I looked at her. “You’re leaving everything behind, Louise. Understand? Everything.”
She didn’t understand, but she didn’t say anything.
It was almost six when I pulled the Auburn in the alley behind my building and squeezed it in the recessed space next to my Chevy coupe where Barney’s Hupmobile sometimes was but right now wasn’t. I took her by the hand like a child and moved right along and she had to work to keep up. Past the deli on the corner, the El a looming reminder we were back in the city, to the door between Barney’s Cocktail Lounge and the pawnshop, and up the stairs, four flights, her feet echoing mine as she followed me up.
I unlocked the office door.
“But this is a detective’s office,” she said, looking at the lettering on the door’s frosted glass.
“That’s right.”
I shut the door behind her. She stood clutching her purse to her, looking around.
“Isn’t that a Murphy bed?” she said.
“Yes,” I said. Back behind the desk, pulling the phone book out of a drawer.
“Gee. I saw furniture like this at the world’s fair.”
“Everybody did,” I said, looking for the number.
“Whose place is this?”
“A friend,” I said, dialing.
“Wonder if he needs a secretary.”
“Who knows,” I said, getting a busy signal.

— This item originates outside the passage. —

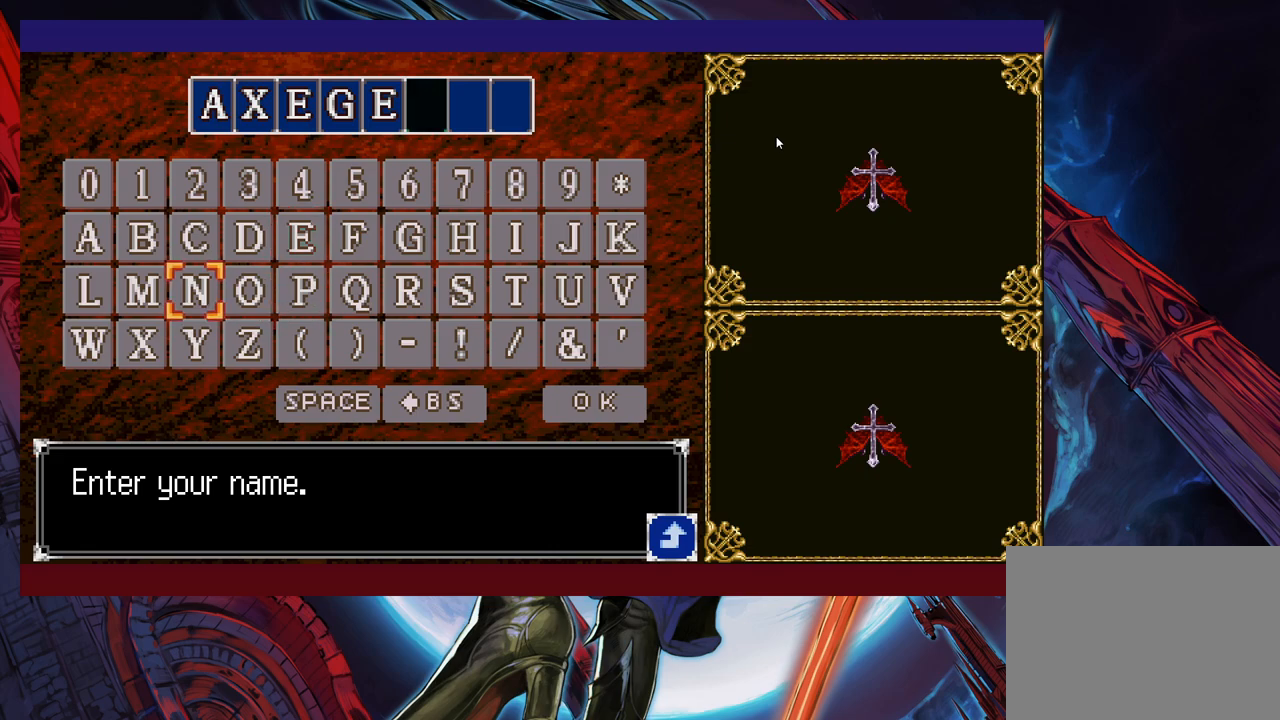
{"buttons": [], "left_stick": "center", "events": [[33, "left_stick", "left"], [83, "left_stick", "center"], [233, "A", "down"], [300, "A", "up"], [350, "left_stick", "right"], [483, "left_stick", "center"]]}
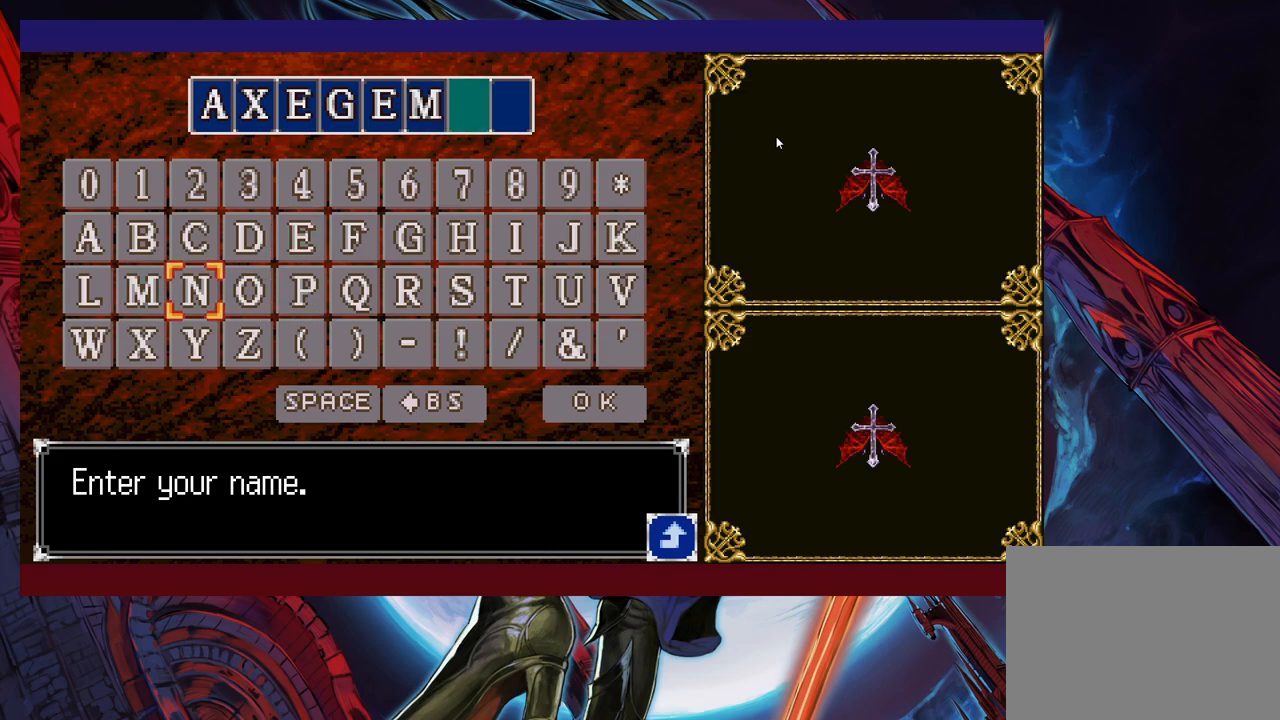
{"buttons": [], "left_stick": "center", "events": []}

I sat behind the desk. Yanked the window-glass wire-frames off and flung ’em in a drawer. So, the line was busy over at the Banker’s Building. It was just five after six. The pickup wasn’t to be made till six-fifty. Plenty of time.
She sat across from me in the chair her father had sat in not long ago.
“Why are we here?” she asked. Her eyes wide and brown and confused.
“It’s a safe place,” I said. Drumming my fingers on my desk.
“What about Ma, and Paula and everybody?”
“They’re in the past, sugar.”
“The past.”
“That’s right. And you’re leaving the past behind you, understand?”
“No. Not really...”
“Do you know what’s happening today? What’s set to happen in about forty-five minutes?”
“No,” she said, shaking her head.
“A kidnapping. Do you want to be part of that?”
“No,” she said. But she didn’t seem sure, as if I was posing some abstract problem that went way over her head.
“Forget Ma and Paula and all of them. Got it?”
“Why?”
“Because those people are going to be in trouble. You don’t want to be in trouble, do you?”
Her face fell, her eyes got even wider. “Why... you’re not going to rat on them...”
“Never mind what I’m going to do,” I said, dialing again.
Busy signal.
“I don’t want you to rat on them,” she said. “Jim. Please don’t.”
“You’re with me, now, remember?”
“Jim...”
“Are you with me now?”
“Yes...”
“Then you’ve got to go along with me. You went along with Candy Walker, you can go along with me, for Christ’s sake.”
“Please don’t yell at me, Jim. Please don’t yell.”
I didn’t know I was.
“Sorry,” I said.
She stood; leaned her hands against the desk, and those big brown eyes I loved so much begged me. “Jim, if you call the police, leave Ma and Paula and Dolores and Helen out of it. Please. You got to promise.”
“Okay. I promise.” But I was thinking about the police she’d mentioned. Maybe I should call them. But I figured Cowley and Purvis would want to handle this themselves; it would mean the difference to them between a feather in the cap or a major embarrassment. Squelching the kidnapping themselves beat hell out of having the local cops pull their director’s butt off the burner.